WHAT TO DO: Make your reply a word-for-word repeat of the records.

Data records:

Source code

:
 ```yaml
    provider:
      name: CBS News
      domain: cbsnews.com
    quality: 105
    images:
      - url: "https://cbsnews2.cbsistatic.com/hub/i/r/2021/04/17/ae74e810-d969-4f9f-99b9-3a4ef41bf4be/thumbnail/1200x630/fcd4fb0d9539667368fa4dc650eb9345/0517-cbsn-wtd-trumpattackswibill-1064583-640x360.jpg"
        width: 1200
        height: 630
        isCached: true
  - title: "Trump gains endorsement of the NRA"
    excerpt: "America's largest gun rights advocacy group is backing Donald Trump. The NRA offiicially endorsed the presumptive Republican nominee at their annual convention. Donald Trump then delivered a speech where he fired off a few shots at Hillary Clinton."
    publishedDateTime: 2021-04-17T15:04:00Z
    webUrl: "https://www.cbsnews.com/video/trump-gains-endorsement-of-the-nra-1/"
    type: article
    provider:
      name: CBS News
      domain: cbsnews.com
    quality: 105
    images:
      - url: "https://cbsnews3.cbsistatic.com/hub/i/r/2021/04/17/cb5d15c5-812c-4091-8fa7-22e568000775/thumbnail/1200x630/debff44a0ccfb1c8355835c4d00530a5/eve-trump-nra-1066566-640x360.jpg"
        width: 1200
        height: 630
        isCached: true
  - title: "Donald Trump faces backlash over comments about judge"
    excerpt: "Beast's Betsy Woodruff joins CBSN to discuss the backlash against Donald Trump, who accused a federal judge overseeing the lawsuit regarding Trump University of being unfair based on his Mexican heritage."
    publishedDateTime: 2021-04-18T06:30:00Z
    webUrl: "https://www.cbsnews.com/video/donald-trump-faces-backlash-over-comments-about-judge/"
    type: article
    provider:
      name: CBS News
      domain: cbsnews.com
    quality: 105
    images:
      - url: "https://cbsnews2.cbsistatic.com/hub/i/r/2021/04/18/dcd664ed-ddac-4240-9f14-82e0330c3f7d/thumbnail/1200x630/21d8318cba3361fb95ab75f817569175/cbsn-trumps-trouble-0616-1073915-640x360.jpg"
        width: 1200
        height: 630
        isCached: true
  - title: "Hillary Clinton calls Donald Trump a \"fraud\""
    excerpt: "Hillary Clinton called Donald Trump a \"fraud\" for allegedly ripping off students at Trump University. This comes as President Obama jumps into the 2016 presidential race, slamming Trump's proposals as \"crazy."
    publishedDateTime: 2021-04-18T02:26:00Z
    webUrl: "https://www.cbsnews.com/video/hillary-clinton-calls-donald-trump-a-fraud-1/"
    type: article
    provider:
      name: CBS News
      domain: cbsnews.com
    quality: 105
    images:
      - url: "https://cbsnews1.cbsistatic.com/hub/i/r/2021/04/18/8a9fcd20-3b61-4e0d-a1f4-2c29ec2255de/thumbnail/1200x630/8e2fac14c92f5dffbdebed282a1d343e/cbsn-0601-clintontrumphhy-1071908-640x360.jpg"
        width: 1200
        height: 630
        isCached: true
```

SOLUTION TO THE EXERCISE:
Source code

:
 ```yaml
    provider:
      name: CBS News
      domain: cbsnews.com
    quality: 105
    images:
      - url: "https://cbsnews2.cbsistatic.com/hub/i/r/2021/04/17/ae74e810-d969-4f9f-99b9-3a4ef41bf4be/thumbnail/1200x630/fcd4fb0d9539667368fa4dc650eb9345/0517-cbsn-wtd-trumpattackswibill-1064583-640x360.jpg"
        width: 1200
        height: 630
        isCached: true
  - title: "Trump gains endorsement of the NRA"
    excerpt: "America's largest gun rights advocacy group is backing Donald Trump. The NRA offiicially endorsed the presumptive Republican nominee at their annual convention. Donald Trump then delivered a speech where he fired off a few shots at Hillary Clinton."
    publishedDateTime: 2021-04-17T15:04:00Z
    webUrl: "https://www.cbsnews.com/video/trump-gains-endorsement-of-the-nra-1/"
    type: article
    provider:
      name: CBS News
      domain: cbsnews.com
    quality: 105
    images:
      - url: "https://cbsnews3.cbsistatic.com/hub/i/r/2021/04/17/cb5d15c5-812c-4091-8fa7-22e568000775/thumbnail/1200x630/debff44a0ccfb1c8355835c4d00530a5/eve-trump-nra-1066566-640x360.jpg"
        width: 1200
        height: 630
        isCached: true
  - title: "Donald Trump faces backlash over comments about judge"
    excerpt: "Beast's Betsy Woodruff joins CBSN to discuss the backlash against Donald Trump, who accused a federal judge overseeing the lawsuit regarding Trump University of being unfair based on his Mexican heritage."
    publishedDateTime: 2021-04-18T06:30:00Z
    webUrl: "https://www.cbsnews.com/video/donald-trump-faces-backlash-over-comments-about-judge/"
    type: article
    provider:
      name: CBS News
      domain: cbsnews.com
    quality: 105
    images:
      - url: "https://cbsnews2.cbsistatic.com/hub/i/r/2021/04/18/dcd664ed-ddac-4240-9f14-82e0330c3f7d/thumbnail/1200x630/21d8318cba3361fb95ab75f817569175/cbsn-trumps-trouble-0616-1073915-640x360.jpg"
        width: 1200
        height: 630
        isCached: true
  - title: "Hillary Clinton calls Donald Trump a \"fraud\""
    excerpt: "Hillary Clinton called Donald Trump a \"fraud\" for allegedly ripping off students at Trump University. This comes as President Obama jumps into the 2016 presidential race, slamming Trump's proposals as \"crazy."
    publishedDateTime: 2021-04-18T02:26:00Z
    webUrl: "https://www.cbsnews.com/video/hillary-clinton-calls-donald-trump-a-fraud-1/"
    type: article
    provider:
      name: CBS News
      domain: cbsnews.com
    quality: 105
    images:
      - url: "https://cbsnews1.cbsistatic.com/hub/i/r/2021/04/18/8a9fcd20-3b61-4e0d-a1f4-2c29ec2255de/thumbnail/1200x630/8e2fac14c92f5dffbdebed282a1d343e/cbsn-0601-clintontrumphhy-1071908-640x360.jpg"
        width: 1200
        height: 630
        isCached: true
```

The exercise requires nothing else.